Origins: Emma Peel

Who are these filmmakers who make the films and shows we watch? 🎬 How do their personal histories and experiences shape their creative vision and the stories they tell?

While I had some extraordinary experiences growing up, truly awesome adventures, and, thanks to my mother, received an incredibly privileged education, I’m also a survivor of a significant amount of childhood trauma. (I’m not quite ready to write about that). Leaving Israel hurt, but England brought stunning discoveries—at the top of which was a reunion with my father who had moved to London before us. Now I got to spend some weekends with him. He was a bachelor with a tiny sports car🚗. He would make my sister and me a concoction of sliced bananas topped with sugar and a squeeze of lemon then take us speeding into the English countryside to visit his posh friends.

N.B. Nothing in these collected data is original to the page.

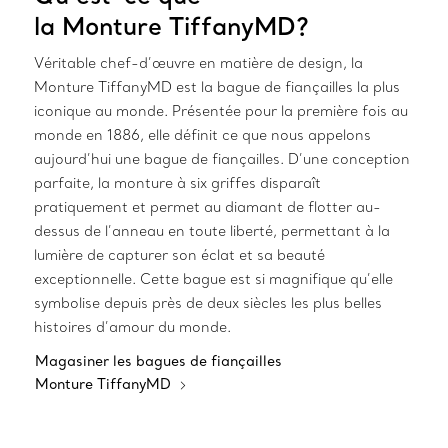
la Monture TiffanyMD?
Véritable chef-d’œuvre en matière de design, la
Monture TiffanyMD est la bague de fiançailles la plus
iconique au monde. Présentée pour la première fois au
monde en 1886, elle définit ce que nous appelons
aujourd’hui une bague de fiançailles. D’une conception
parfaite, la monture à six griffes disparaît
pratiquement et permet au diamant de flotter au-
dessus de l’anneau en toute liberté, permettant à la
lumière de capturer son éclat et sa beauté
exceptionnelle. Cette bague est si magnifique qu’elle
symbolise depuis près de deux siècles les plus belles
histoires d’amour du monde.
Magasiner les bagues de fiançailles
Monture TiffanyMD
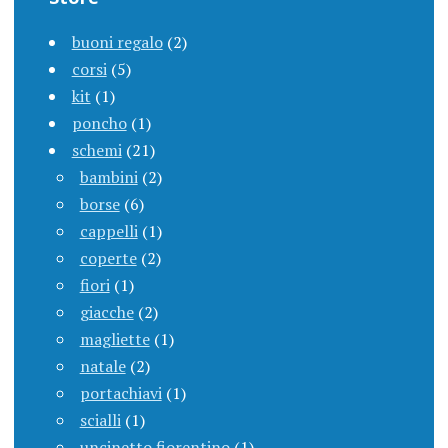
buoni regalo
(2)
corsi
(5)
kit
(1)
poncho
(1)
schemi
(21)
bambini
(2)
borse
(6)
cappelli
(1)
coperte
(2)
fiori
(1)
giacche
(2)
magliette
(1)
natale
(2)
portachiavi
(1)
scialli
(1)
uncinetto fiorentino
(1)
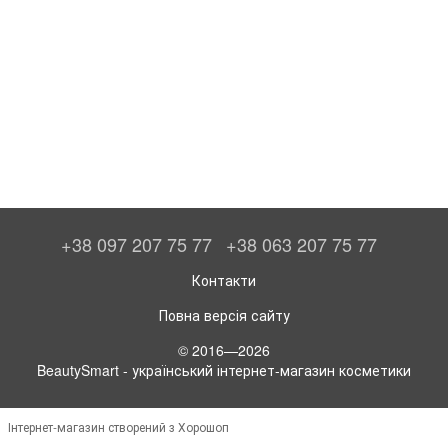
+38 097 207 75 77
+38 063 207 75 77
Контакти
Повна версія сайту
© 2016—2026
BeautySmart - український інтернет-магазин косметики
Інтернет-магазин створений з Хорошоп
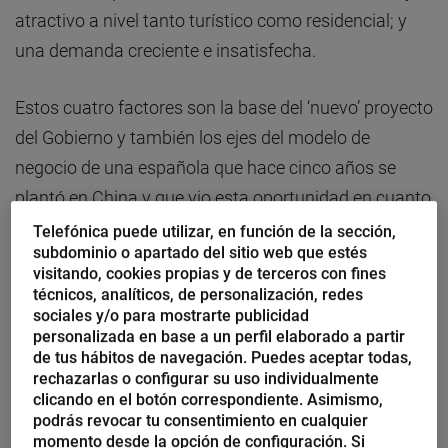
atractivo a nivel tanto turístico como residencial; y
una demanda creciente e insatisfecha.
Estos cuatro factores son la base del ‘nuevo’ proyecto
del Gobierno y también los ejes del modelo de
negocio de una española que hace cinco años se
plantó en China y que vio esta oportunidad en cuanto
la burbuja inmobiliaria estalló en España. Ella es
Telefónica puede utilizar, en función de la sección,
subdominio o apartado del sitio web que estés
Sonia Fernández Barrio, un modelo de
visitando, cookies propias y de terceros con fines
emprendedora internacional que en 2011 puso en
técnicos, analíticos, de personalización, redes
sociales y/o para mostrarte publicidad
marcha Infochina Gestión
y lanzó los portales
personalizada en base a un perfil elaborado a partir
inmobiliarios www.zhongxidichan.com o
de tus hábitos de navegación. Puedes aceptar todas,
www.vendeyatucasa.com en su versión española.
rechazarlas o configurar su uso individualmente
clicando en el botón correspondiente. Asimismo,
podrás revocar tu consentimiento en cualquier
momento desde la opción de configuración. Si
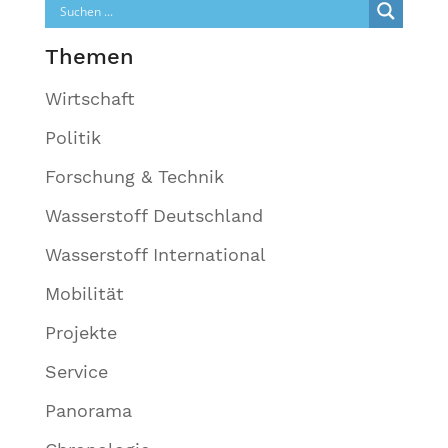
Themen
Wirtschaft
Politik
Forschung & Technik
Wasserstoff Deutschland
Wasserstoff International
Mobilität
Projekte
Service
Panorama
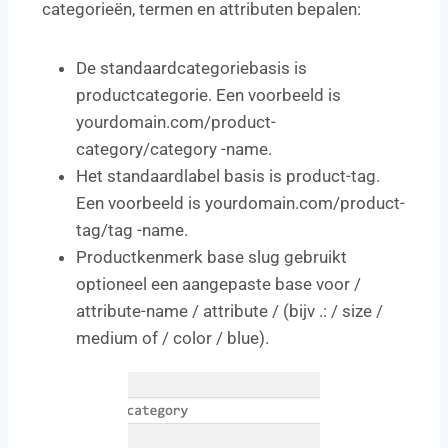
categorieën, termen en attributen bepalen:
De standaardcategoriebasis is
productcategorie. Een voorbeeld is
yourdomain.com/product-
category/category -name.
Het standaardlabel basis is product-tag.
Een voorbeeld is yourdomain.com/product-
tag/tag -name.
Productkenmerk base slug gebruikt
optioneel een aangepaste base voor /
attribute-name / attribute / (bijv .: / size /
medium of / color / blue).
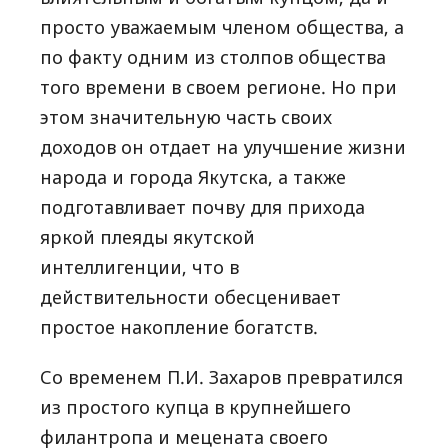
просто уважаемым членом общества, а
по факту одним из столпов общества
того времени в своем регионе. Но при
этом значительную часть своих
доходов он отдает на улучшение жизни
народа и города Якутска, а также
подготавливает почву для прихода
яркой плеяды якутской
интеллигенции, что в
действительности обесценивает
простое накопление богатств.
Со временем П.И. Захаров превратился
из простого купца в крупнейшего
филантропа и мецената своего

I also discovered television 📺 in England. That was huge for me. I remember being terrified by Dr. Who and transfixed by The Saint, The Avengers, and The Prisoner. Emma Peel was my hero. I learned the power of storytelling from these shows. Dr. Who taught me about creative freedom. The Saint showed me the value of doing good for others. I learned women could be clever, strong, and powerful from The Avengers’ Mrs. Peel. The Prisoner taught me that we live within a conceptual reality too often determined by groupthink, that we can slip into a dream-like state wandering through life on autopilot unaware that our existence is being shaped by societal forces that may at times be malevolent. Watching The Prisoner was a shocking wake up call that I have never forgotten.